In the case of the Fe–N_xV₂ structures, Table 1 shows that in structures with N, the primary contribution to the total magnetization comes from the cluster, with minimal contribution from the substrate. This is attributed to Fe being inherently magnetic, and the presence of N does not significantly affect its polarization throughout the cluster growth. On the other hand, in the Fe–N₀V₂ structures, Table 1 suggests a more substantial contribution from the substrate, as observed in Fig. 5(d-1). In this case, the substrate contributes +0.77μ_B, adding to the +1.30μ_B from Fe, resulting in a total magnetization of +2.07μ_B. It is noteworthy that, unlike iron, the presence of nitrogen is crucial for inducing polarization in the Cu species. This observation can be elucidated by considering the electronic and chemical interactions within the Cu–N systems. Cu is a transition metal with partially filled d-orbitals, making it inherently susceptible to magnetic moments. However, in the absence of specific external influences, the magnetic behavior of copper might remain relatively subdued. The introduction of nitrogen into the system creates a dynamic environment where the Cu atoms interact with the nitrogen atoms, forming Cu–N bonds. These bonds can introduce unpaired electrons and alter the electronic configuration of the Cu atoms. The interaction with nitrogen induces a magnetic polarization in the Cu species, enhancing its magnetic characteristics. In contrast, Fe is already a well-known magnetic species due to its intrinsic magnetic moments arising from its electron configuration. Therefore, in the Fe–N systems, the impact of nitrogen on iron magnetic behavior may be comparatively less pronounced. Fe's inherent magnetism is less influenced by nitrogen, resulting in a more consistent magnetic behavior throughout the cluster growth.

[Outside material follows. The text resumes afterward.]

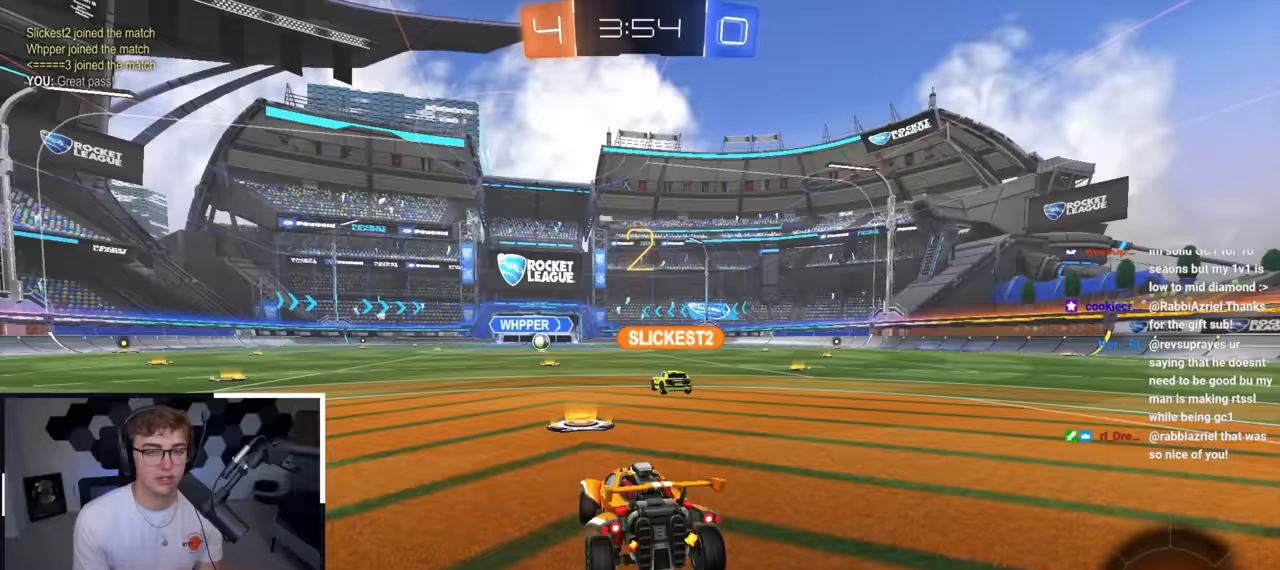
{"buttons": [], "left_stick": "up", "right_stick": "center", "events": [[150, "right_stick", "center"]]}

3.2.4. TM_n–N_xV₂ electronic properties. To enhance our comprehension of the electronic structure within each system, we have generated density of states plots of the entire growth mechanism, as illustrated in Fig. 6. In the case of the Cu–N₄V₂ system, as depicted in Fig. 6(a-1), it can be seen that in the vicinity of the Fermi level, the contributions of nitrogen coincide with those of copper, indicating the interaction between Cu and N. In the case of 2Cu₂–N₄V₂, the Cu contributions intensify, exhibiting well-defined peaks at around −2 eV (Fig. 6(a-2)). As the cluster size increases, the Cu contributions continue to increase, providing evidence of an increased presence of Cu in the system and, consequently, a more pronounced interaction between the monolayer and the cluster.

Fig. 6 Projected densities of states (PDOSs) for the (a) Cu–N₄V₂, (b) Cu–N₀V₂, (d) Fe–N₄V₂, and (e) Fe–N₀V₂ systems. The total system contribution is shown in black; the yellow segment represents the contribution from carbon (C) atoms and the blue component shows the contribution from nitrogen (N) atoms. The red segment corresponds to the transition metal (TM), which can be either copper (Cu) or iron (Fe).

In the case of Cu–N₀V₂, where nitrogen is absent, copper (Cu) exhibits contributions at the same energy level and slightly to the right (Fig. 6(b-1)). This observation indicates the stability that copper gains when it incorporates embedded nitrogen within the monolayer. As the cluster grows, the Cu contributions increase in intensity, consistently remaining at around −2 eV.

In the context of the Fe–N₄V₂ system, which is presented in Fig. 6(c-1), it is worth highlighting the position of the contributions in relation to the formation of N–Fe bonds. These contributions are observed at approximately 2 eV, which is slightly to the right compared to their counterparts in the case of copper (Cu). This difference in positioning suggests distinct energy requirements and behaviors for bond formation between nitrogen and iron as opposed to nitrogen and copper. Furthermore, as the cluster size increases, we notice an intriguing phenomenon. The intensity of the iron (Fe) contributions intensifies, indicating an enhanced presence of iron atoms in the system. However, this observation is particularly intriguing because these contributions do not maintain a uniform energy level. Instead, they are distributed at various energy levels, indicating a diverse range of bonding configurations or states within the growing cluster.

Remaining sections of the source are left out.